Vimos Cris em ação com uma caneta de tecido em mãos e uma camisa branca em cima da mesa. Foi questão de segundos até que os traços por ela desenhados formassem a mulher que tanto vemos em seu trabalho. Não precisaria de assinatura. É um clássico Cris Conde. Se por um lado vemos que a técnica para fazer aquele traçado está dominada por ela, provocamos: e depois? Ela aponta para uma das paredes da galeria, que expõe um quadro grande. “Fecho os olhos e, com o carvão, faço os traçados. Quando eu abro, vejo no que deu, se tem alguma expressão para, então, finalizá-lo. Às vezes dá certo, muitas outras, não”, diz, aos risos. Explorar esse trabalho abstrato é um dos desafios atuais da artista. “Acho que ainda tenho que envelhecer uns dez anos para conseguir viver só fazendo isso. Seria o ápice da liberdade, da espontaneidade”, analisa.
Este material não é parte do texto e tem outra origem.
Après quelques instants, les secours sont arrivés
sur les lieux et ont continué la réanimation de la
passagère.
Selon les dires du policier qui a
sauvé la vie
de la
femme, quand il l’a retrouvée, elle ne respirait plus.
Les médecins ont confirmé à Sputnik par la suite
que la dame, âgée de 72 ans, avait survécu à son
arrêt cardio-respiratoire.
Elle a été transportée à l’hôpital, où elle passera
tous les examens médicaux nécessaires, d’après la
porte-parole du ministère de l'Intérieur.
A conversa com Cris é leve e divertida. Ela conta, sem pudor, sobre amores, fracassos, medos, desafios, conquistas e alegrias. De calça jeans, tênis branco, blusa clara e um colar de Nossa Senhora das Graças, chama atenção mesmo o avental sujo de tinta. “Deixo as cores para o meu trabalho”, diz. Parar em frente a um quadro de Cris Conde é sentir que ela esteve ali. Tem história nas entrelinhas. Tem sentimento entre as cores. Tem verdade em cada traço desenhado. Verdade essa que também se sente em suas palavras. No seu jeito. No seu olhar. Cris é livre como seus traços. Intensa como suas cores. Viva como sua arte. “Pintar é expressar sentimentos. Tirei de mim e botei aqui”, conclui.